First, let's take a look at the following three code samples, two of which use __builtin_expect
in both regular-if and ternary-if styles, and a third which does not use it at all.
builtin.c:
int main()
{
char c = getchar();
const char *printVal;
if (__builtin_expect(c == 'c', 1))
{
printVal = "Took expected branch!\n";
}
else
{
printVal = "Boo!\n";
}
printf(printVal);
}
ternary.c:
int main()
{
char c = getchar();
const char *printVal = __builtin_expect(c == 'c', 1)

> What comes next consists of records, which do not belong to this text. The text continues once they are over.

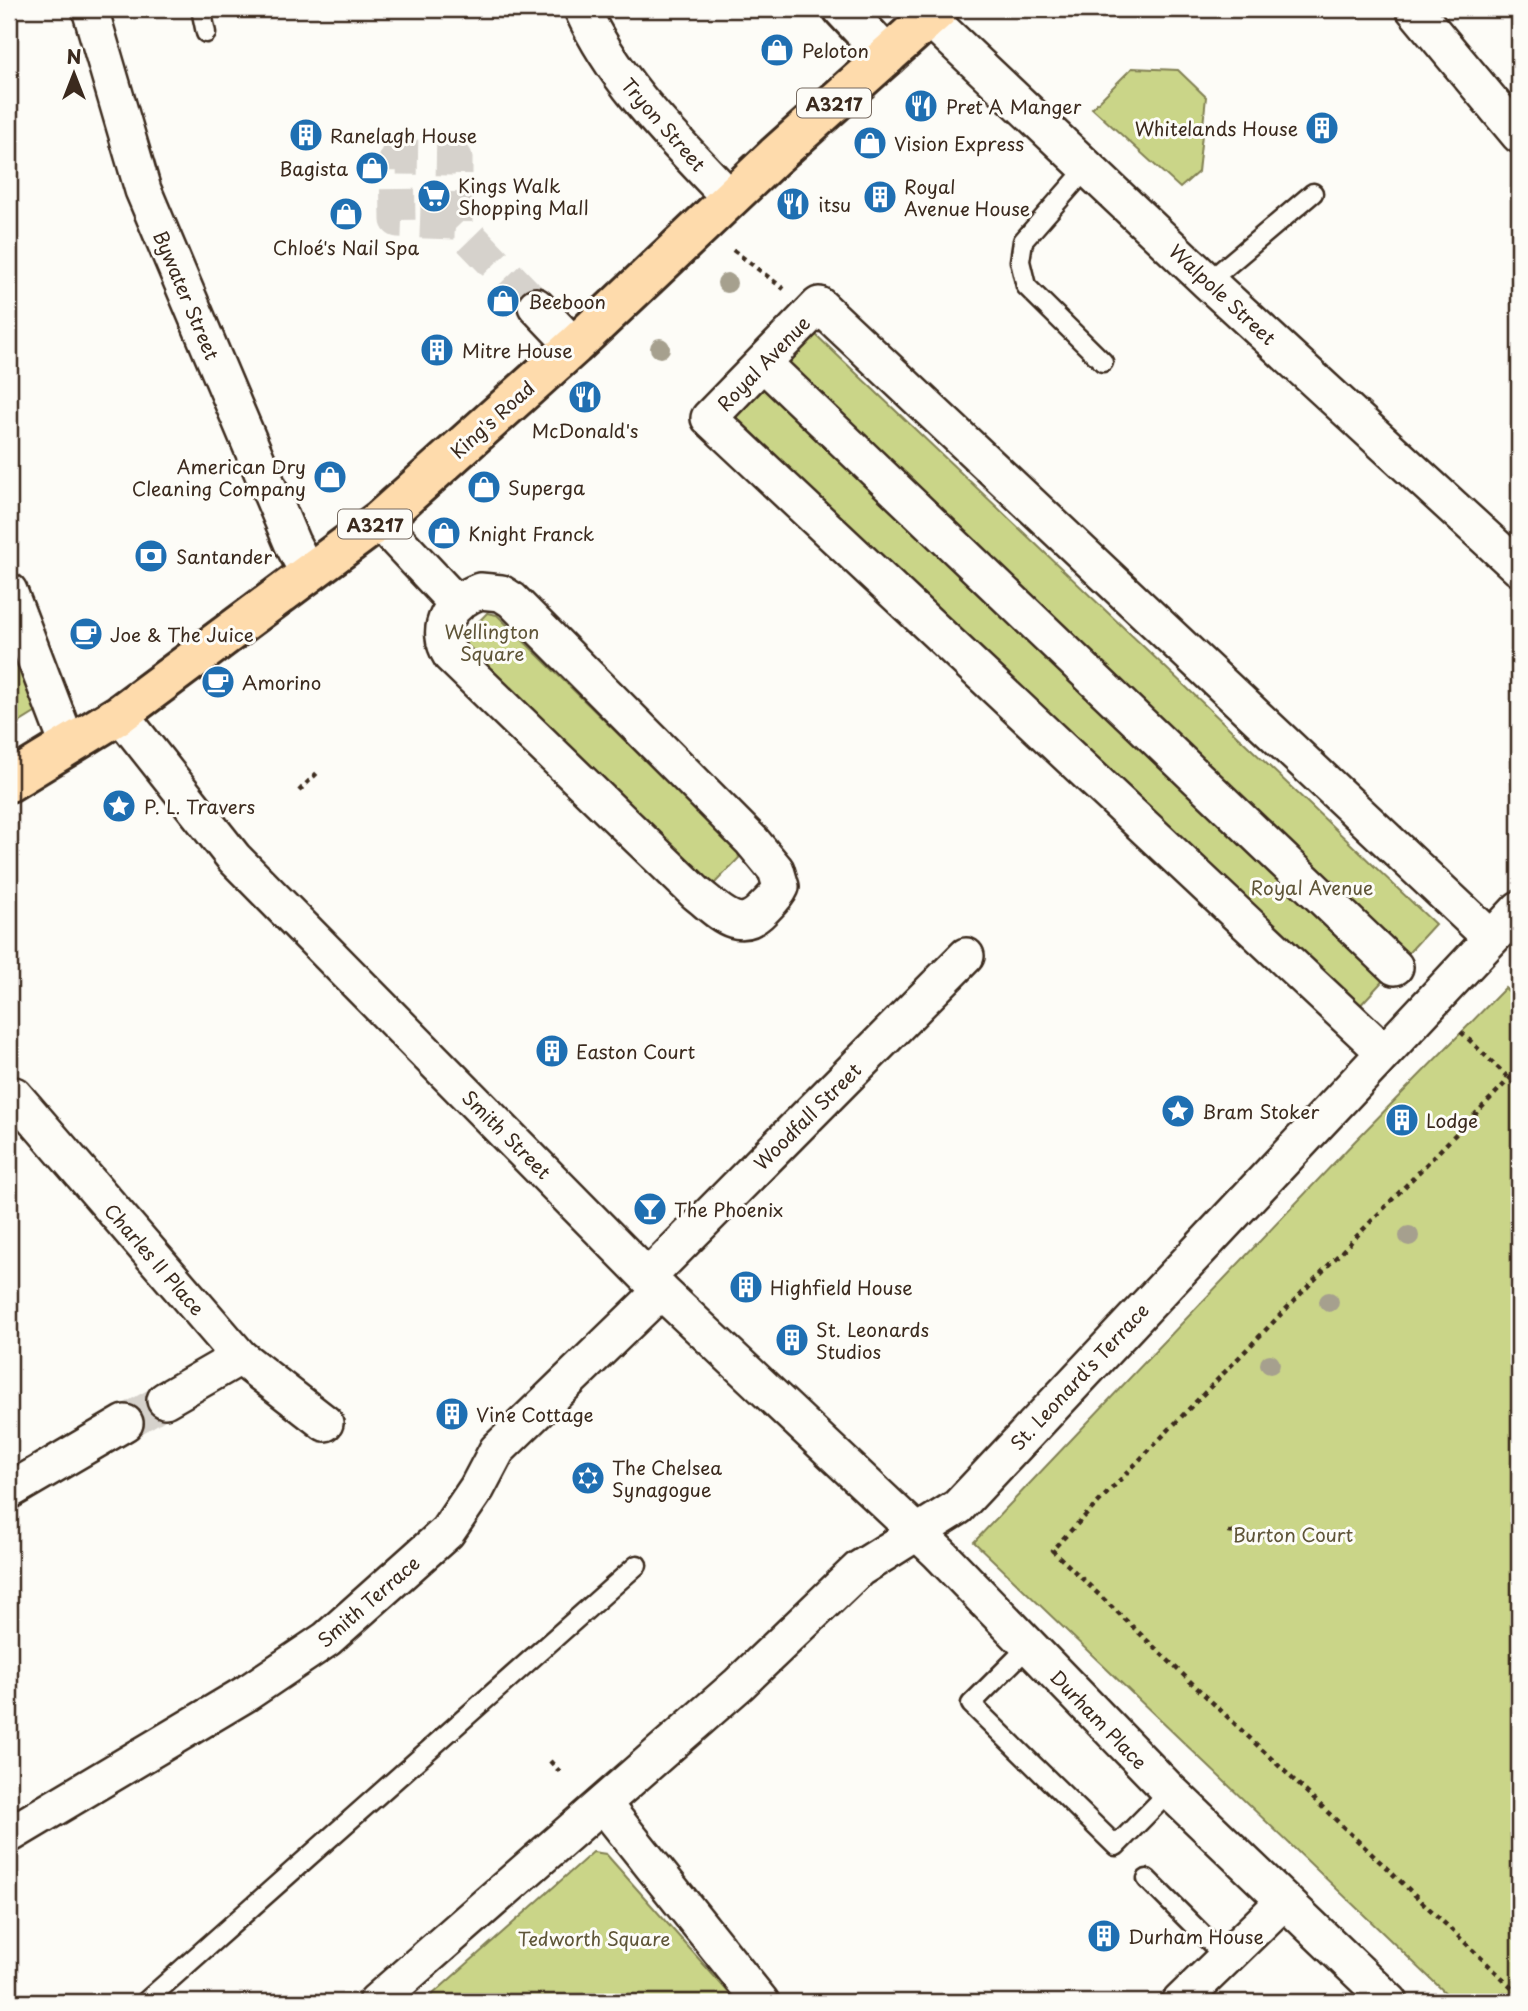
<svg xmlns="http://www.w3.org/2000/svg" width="1528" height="2011" font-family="'Playpen Sans',sans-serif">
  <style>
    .green { fill: #cad588; stroke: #828053; stroke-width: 2 }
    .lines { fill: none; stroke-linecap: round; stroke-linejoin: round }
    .street-tunnel { stroke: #d6d2cc; stroke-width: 35; stroke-dasharray: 35 18; stroke-linecap: butt }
    .lane-casing { stroke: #3b2a1e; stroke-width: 23 }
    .street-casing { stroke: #3b2a1e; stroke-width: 40 }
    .secondary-casing { stroke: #3b2a1e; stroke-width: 44 }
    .primary-casing { stroke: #3b2a1e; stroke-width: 44 }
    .path { stroke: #3b2a1e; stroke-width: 4.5; stroke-dasharray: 5 5; stroke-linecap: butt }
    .lane { stroke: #fdfcf7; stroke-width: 18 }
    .street { stroke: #fdfcf7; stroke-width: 35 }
    .secondary { stroke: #fdfcf7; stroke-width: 38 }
    .primary { stroke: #fedbac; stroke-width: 38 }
    .tree { fill: #a6a08e }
    .labels { text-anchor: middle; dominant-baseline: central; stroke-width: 6; stroke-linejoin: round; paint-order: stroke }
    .shield { fill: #fdfcf7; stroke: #75695f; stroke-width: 2 }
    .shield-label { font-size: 18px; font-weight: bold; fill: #3b2a1e }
    .poi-label { font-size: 19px; fill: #3b2a1e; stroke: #fdfcf7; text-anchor: start }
    .street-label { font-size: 19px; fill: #3b2a1e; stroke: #fdfcf7 }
    .park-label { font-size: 19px; fill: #5f5538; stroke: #fdfcf7 }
  </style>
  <rect width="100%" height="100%" fill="#fdfcf7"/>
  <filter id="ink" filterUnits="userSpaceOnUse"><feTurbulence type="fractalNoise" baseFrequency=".0143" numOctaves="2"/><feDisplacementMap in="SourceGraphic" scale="14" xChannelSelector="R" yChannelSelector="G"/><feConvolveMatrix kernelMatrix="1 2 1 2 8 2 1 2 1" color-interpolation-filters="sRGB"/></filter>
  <g filter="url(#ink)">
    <g class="green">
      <path d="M1132,68L1178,70L1206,97L1198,172L1180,188L1092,108Z"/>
      <path d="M814,333L1435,924L1356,1010L735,416Z"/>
      <path d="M487,613L497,615L738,852L739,858L714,884H710L464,645V637Z"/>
      <path d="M9,620L38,711L9,729Z"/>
      <path d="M1505,988L1519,1001V2002H1455L974,1542L1355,1141Z"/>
      <path d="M593,1852L606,1854L737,2002H424Z"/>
    </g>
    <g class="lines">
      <g class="street-tunnel">
        <path d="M455,222L398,220L397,157L455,158V222L536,306"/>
        <path d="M125,1423L165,1400"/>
      </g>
      <defs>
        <g id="lane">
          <path d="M201,9L206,33"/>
          <path d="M1087,168L1023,241L1020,261L1026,286L1103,362"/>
          <path d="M1208,282L1313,193"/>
          <path d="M1028,1647L971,1704L1116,1846L1170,1791"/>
          <path d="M1147,1879L1226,1958"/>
          <path d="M145,2002L637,1565"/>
        </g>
        <g id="street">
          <path d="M90,9L143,190L292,543L308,573"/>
          <path d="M582,9C615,83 676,141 731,199"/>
          <path d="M1414,9L1519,135"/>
          <path d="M929,18L1208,282L1519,568"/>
          <path d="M536,306L574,346"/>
          <path d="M763,363L1395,967"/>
          <path d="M379,521L457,604"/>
          <path d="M9,591L68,745"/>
          <path d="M480,591L501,593L512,600L752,841L776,870L781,887C777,896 770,902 763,909C738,936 718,910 696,893L451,656C433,627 450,602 480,591Z"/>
          <path d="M120,714L234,858L661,1291L939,1553L1170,1791L1390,2002"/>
          <path d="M1384,1052L709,418L819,305L1491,938"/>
          <path d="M14,1095L240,1357L165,1400"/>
          <path d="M648,1277L966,956"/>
          <path d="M240,1357L325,1423"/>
          <path d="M9,1491L125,1423"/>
          <path d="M603,1804L761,2002"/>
          <path d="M9,1835L247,1693L327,1639L447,1532L477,1488L497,1450L661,1291"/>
          <path d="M376,2002L739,1684L859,1569L958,1507L1519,909"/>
          <path d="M1180,2002L1284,1901"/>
        </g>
        <path id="secondary" d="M843,9L887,56"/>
        <path id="primary" d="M9,782L120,714L379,521L574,346L775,156L939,9"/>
      </defs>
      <use href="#lane" class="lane-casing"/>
      <use href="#street" class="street-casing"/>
      <use href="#secondary" class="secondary-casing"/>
      <use href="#primary" class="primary-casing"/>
      <g class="path">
        <path d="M733,250L784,289"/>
        <path d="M299,791L318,772"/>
        <path d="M1461,1032L1519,1088"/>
        <path d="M1519,1069L1052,1550L1519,1994"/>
        <path d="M1228,1532L1265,1536"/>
        <path d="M550,1761L560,1772"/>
      </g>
      <use href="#lane" class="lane"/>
      <use href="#street" class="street"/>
      <use href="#secondary" class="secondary"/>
      <use href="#primary" class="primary"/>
    </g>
    <g class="tree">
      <circle cx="727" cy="283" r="10"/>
      <circle cx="660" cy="348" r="10"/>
      <circle cx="1409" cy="1236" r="10"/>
      <circle cx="1329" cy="1302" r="10"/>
      <circle cx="1270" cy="1364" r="10"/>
    </g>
  </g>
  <defs>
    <symbol id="shop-disc" viewBox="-11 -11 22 22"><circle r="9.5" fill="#1f6fb2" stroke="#fdfcf7"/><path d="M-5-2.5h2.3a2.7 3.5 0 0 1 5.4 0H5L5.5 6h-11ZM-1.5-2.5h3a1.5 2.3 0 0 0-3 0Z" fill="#fff"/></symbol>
    <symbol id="restaurant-disc" viewBox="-11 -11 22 22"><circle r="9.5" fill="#1f6fb2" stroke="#fdfcf7"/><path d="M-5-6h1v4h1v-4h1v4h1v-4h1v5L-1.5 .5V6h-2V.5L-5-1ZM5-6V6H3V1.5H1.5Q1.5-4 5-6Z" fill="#fff"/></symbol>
    <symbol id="building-disc" viewBox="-11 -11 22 22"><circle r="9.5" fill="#1f6fb2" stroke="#fdfcf7"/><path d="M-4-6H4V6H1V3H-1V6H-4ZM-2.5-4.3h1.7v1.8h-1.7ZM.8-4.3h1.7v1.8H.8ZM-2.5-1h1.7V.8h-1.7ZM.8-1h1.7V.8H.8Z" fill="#fff"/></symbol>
    <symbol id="supermarket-disc" viewBox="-11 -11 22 22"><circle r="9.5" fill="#1f6fb2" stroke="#fdfcf7"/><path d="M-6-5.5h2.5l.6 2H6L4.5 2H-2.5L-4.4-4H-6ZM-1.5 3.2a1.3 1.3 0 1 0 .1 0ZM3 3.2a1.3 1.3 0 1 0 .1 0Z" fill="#fff"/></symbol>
    <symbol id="bank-disc" viewBox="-11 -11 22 22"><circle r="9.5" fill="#1f6fb2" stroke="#fdfcf7"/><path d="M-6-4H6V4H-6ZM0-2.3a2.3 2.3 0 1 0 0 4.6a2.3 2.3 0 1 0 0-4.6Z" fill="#fff"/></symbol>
    <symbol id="cafe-disc" viewBox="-11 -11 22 22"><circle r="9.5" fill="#1f6fb2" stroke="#fdfcf7"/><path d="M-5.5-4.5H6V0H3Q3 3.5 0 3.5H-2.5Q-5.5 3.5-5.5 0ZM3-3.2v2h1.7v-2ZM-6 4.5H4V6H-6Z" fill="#fff"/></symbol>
    <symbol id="sight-disc" viewBox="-11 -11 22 22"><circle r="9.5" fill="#1f6fb2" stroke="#fdfcf7"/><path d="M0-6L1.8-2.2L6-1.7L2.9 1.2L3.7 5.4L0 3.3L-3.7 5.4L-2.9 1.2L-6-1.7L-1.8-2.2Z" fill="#fff"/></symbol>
    <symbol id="bar-disc" viewBox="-11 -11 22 22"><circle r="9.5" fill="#1f6fb2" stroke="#fdfcf7"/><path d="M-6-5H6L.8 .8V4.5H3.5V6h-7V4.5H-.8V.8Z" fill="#fff"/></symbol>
    <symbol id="synagogue-disc" viewBox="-11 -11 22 22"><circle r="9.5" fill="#1f6fb2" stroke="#fdfcf7"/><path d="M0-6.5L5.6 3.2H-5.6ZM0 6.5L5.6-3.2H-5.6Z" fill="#fff"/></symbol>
  </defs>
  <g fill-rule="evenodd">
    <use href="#shop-disc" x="758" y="31" width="38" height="38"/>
    <use href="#restaurant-disc" x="902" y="87" width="38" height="38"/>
    <use href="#building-disc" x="1303" y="109" width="38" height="38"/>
    <use href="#building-disc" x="287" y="116" width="38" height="38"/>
    <use href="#shop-disc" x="851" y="124" width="38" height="38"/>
    <use href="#shop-disc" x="353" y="149" width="38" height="38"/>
    <use href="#supermarket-disc" x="415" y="177" width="38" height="38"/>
    <use href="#building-disc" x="861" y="178" width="38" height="38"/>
    <use href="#restaurant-disc" x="774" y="185" width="38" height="38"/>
    <use href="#shop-disc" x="327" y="195" width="38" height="38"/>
    <use href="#shop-disc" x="484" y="282" width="38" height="38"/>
    <use href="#building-disc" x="418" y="331" width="38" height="38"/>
    <use href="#restaurant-disc" x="566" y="378" width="38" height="38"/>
    <use href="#shop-disc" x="311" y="458" width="38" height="38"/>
    <use href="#shop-disc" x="465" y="468" width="38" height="38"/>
    <use href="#shop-disc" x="425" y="514" width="38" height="38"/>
    <use href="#bank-disc" x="132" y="537" width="38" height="38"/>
    <use href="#cafe-disc" x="67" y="615" width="38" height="38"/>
    <use href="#cafe-disc" x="199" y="663" width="38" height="38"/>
    <use href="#sight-disc" x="100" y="787" width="38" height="38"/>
    <use href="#building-disc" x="533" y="1032" width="38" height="38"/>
    <use href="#sight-disc" x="1159" y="1092" width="38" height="38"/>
    <use href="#building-disc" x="1383" y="1101" width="38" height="38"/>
    <use href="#bar-disc" x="631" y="1190" width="38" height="38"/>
    <use href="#building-disc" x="727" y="1268" width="38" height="38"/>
    <use href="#building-disc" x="773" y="1321" width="38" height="38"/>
    <use href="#building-disc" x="433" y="1395" width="38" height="38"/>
    <use href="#synagogue-disc" x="569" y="1459" width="38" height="38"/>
    <use href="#building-disc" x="1085" y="1917" width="38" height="38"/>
  </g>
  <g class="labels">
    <g class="shield">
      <rect x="797" y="88.5" width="74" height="29" rx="5"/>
      <rect x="338" y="509.5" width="74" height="29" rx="5"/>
    </g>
    <g class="shield-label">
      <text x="834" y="103">A3217</text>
      <text x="375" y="524">A3217</text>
    </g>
    <g class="poi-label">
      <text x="802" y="50">Peloton</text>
      <text x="946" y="106">Pret A Manger</text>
      <text x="1298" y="128" text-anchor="end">Whitelands House</text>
      <text x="330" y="135">Ranelagh House</text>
      <text x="894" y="143">Vision Express</text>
      <text x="348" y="168" text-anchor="end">Bagista</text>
      <text x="458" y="185">Kings Walk<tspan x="458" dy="22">Shopping Mall</tspan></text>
      <text x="904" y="186">Royal<tspan x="904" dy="22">Avenue House</tspan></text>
      <text x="818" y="204">itsu</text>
      <text x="346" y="247" text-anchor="middle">Chloé's Nail Spa</text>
      <text x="528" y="301">Beeboon</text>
      <text x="462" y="350">Mitre House</text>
      <text x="585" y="430" text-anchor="middle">McDonald's</text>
      <text x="306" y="466" text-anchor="end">American Dry<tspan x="306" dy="22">Cleaning Company</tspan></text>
      <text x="508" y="487">Superga</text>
      <text x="468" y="533">Knight Franck</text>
      <text x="176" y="556">Santander</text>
      <text x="110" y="634">Joe &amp; The Juice</text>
      <text x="242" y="682">Amorino</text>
      <text x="144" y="806">P. L. Travers</text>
      <text x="576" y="1051">Easton Court</text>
      <text x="1202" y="1111">Bram Stoker</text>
      <text x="1426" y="1120">Lodge</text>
      <text x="674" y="1209">The Phoenix</text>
      <text x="770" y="1287">Highfield House</text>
      <text x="816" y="1329">St. Leonards<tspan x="816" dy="22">Studios</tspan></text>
      <text x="476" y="1414">Vine Cottage</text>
      <text x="612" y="1467">The Chelsea<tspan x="612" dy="22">Synagogue</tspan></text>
      <text x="1128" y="1936">Durham House</text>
    </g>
    <g class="street-label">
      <text transform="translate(664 124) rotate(49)">Tryon Street</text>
      <text transform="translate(1223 294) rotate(43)">Walpole Street</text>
      <text transform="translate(187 295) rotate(67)">Bywater Street</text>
      <text transform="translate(763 363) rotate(-46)">Royal Avenue</text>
      <text transform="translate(492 419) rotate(-42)">King's Road</text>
      <text transform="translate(807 1116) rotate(-45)">Woodfall Street</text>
      <text transform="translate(507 1134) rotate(45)">Smith Street</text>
      <text transform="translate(155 1259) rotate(49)">Charles II Place</text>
      <text transform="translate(1079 1376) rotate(-47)">St. Leonard's Terrace</text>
      <text transform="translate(368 1601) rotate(-41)">Smith Terrace</text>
      <text transform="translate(1099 1719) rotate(46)">Durham Place</text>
    </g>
    <g class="park-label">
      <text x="492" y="631">Wellington<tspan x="492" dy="22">Square</tspan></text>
      <text x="1312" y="887">Royal Avenue</text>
      <text x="1293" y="1534">Burton Court</text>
      <text x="594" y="1938">Tedworth Square</text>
    </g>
  </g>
  <rect width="1528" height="2011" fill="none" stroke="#fdfcf7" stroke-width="35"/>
  <rect x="18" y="18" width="1493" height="1976" fill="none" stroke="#3b2a1e" stroke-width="2.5" filter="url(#ink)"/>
  <g transform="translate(74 74)" stroke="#fdfcf7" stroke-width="5" paint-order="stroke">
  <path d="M0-5L12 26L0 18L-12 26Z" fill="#3b2a1e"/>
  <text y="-10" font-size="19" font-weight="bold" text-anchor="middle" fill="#3b2a1e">N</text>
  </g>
</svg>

? "Took expected branch!\n"
: "Boo!\n";
printf(printVal);
}
nobuiltin.c:
int main()
{
char c = getchar();
const char *printVal;
if (c == 'c')
{
printVal = "Took expected branch!\n";
}
else
{
printVal = "Boo!\n";
}
printf(printVal);
}
When compiled with -O3
, all three result in the same assembly. However, when the -O
is left out (on GCC 4.7.2), both ternary.c and builtin.c have the same assembly listing (where it matters):
builtin.s:
.file "builtin.c"
.section .rodata
.LC0:
.string "Took expected branch!\n"
.LC1:
.string "Boo!\n"
.text
.globl main
.type main, @function
main:
.LFB0:
.cfi_startproc
pushl %ebp
.cfi_def_cfa_offset 8
.cfi_offset 5, -8
movl %esp, %ebp
.cfi_def_cfa_register 5
andl $-16, %esp
subl $32, %esp
call getchar
movb %al, 27(%esp)
cmpb $99, 27(%esp)
sete %al
movzbl %al, %eax
testl %eax, %eax
je .L2
movl $.LC0, 28(%esp)
jmp .L3
.L2:
movl $.LC1, 28(%esp)
.L3:
movl 28(%esp), %eax
movl %eax, (%esp)
call printf
leave
.cfi_restore 5
.cfi_def_cfa 4, 4
ret
.cfi_endproc
.LFE0:
.size main, .-main
.ident "GCC: (Debian 4.7.2-4) 4.7.2"
.section .note.GNU-stack,"",@progbits
ternary.s:
.file "ternary.c"
.section .rodata
.LC0:
.string "Took expected branch!\n"
.LC1:
.string "Boo!\n"
.text
.globl main
.type main, @function
main:
.LFB0:
.cfi_startproc
pushl %ebp
.cfi_def_cfa_offset 8
.cfi_offset 5, -8
movl %esp, %ebp
.cfi_def_cfa_register 5
andl $-16, %esp
subl $32, %esp
call getchar
movb %al, 31(%esp)
cmpb $99, 31(%esp)
sete %al
movzbl %al, %eax
testl %eax, %eax
je .L2
movl $.LC0, %eax
jmp .L3
.L2:
movl $.LC1, %eax
.L3:
movl %eax, 24(%esp)
movl 24(%esp), %eax
movl %eax, (%esp)
call printf
leave
.cfi_restore 5
.cfi_def_cfa 4, 4
ret
.cfi_endproc
.LFE0:
.size main, .-main
.ident "GCC: (Debian 4.7.2-4) 4.7.2"
.section .note.GNU-stack,"",@progbits
Whereas nobuiltin.c does not:
.file "nobuiltin.c"
.section .rodata
.LC0:
.string "Took expected branch!\n"
.LC1:
.string "Boo!\n"
.text
.globl main
.type main, @function
main:
.LFB0:
.cfi_startproc
pushl %ebp
.cfi_def_cfa_offset 8
.cfi_offset 5, -8
movl %esp, %ebp
.cfi_def_cfa_register 5
andl $-16, %esp
subl $32, %esp
call getchar
movb %al, 27(%esp)
cmpb $99, 27(%esp)
jne .L2
movl $.LC0, 28(%esp)
jmp .L3
.L2:
movl $.LC1, 28(%esp)
.L3:
movl 28(%esp), %eax
movl %eax, (%esp)
call printf
leave
.cfi_restore 5
.cfi_def_cfa 4, 4
ret
.cfi_endproc
.LFE0:
.size main, .-main
.ident "GCC: (Debian 4.7.2-4) 4.7.2"
.section .note.GNU-stack,"",@progbits
The relevant part:
Basically, __builtin_expect
causes extra code (sete %al
...) to be executed before the je .L2
based on the outcome of testl %eax, %eax
which the CPU is more likely to predict as being 1 (naive assumption, here) instead of based on the direct comparison of the input char with 'c'
. Whereas in the nobuiltin.c case, no such code exists and the je
/jne
directly follows the comparison with 'c' (cmp $99
). Remember, branch prediction is mainly done in the CPU, and here GCC is simply "laying a trap" for the CPU branch predictor to assume which path will be taken (via the extra code and the switching of je
and jne
, though I do not have a source for this, as Intel's official optimization manual does not mention treating first-encounters with je
vs jne
differently for branch prediction! I can only assume the GCC team arrived at this via trial and error).
I am sure there are better test cases where GCC's branch prediction can be seen more directly (instead of observing hints to the CPU), though I do not know how to emulate such a case succinctly/concisely. (Guess: it would likely involve loop unrolling during compilation.)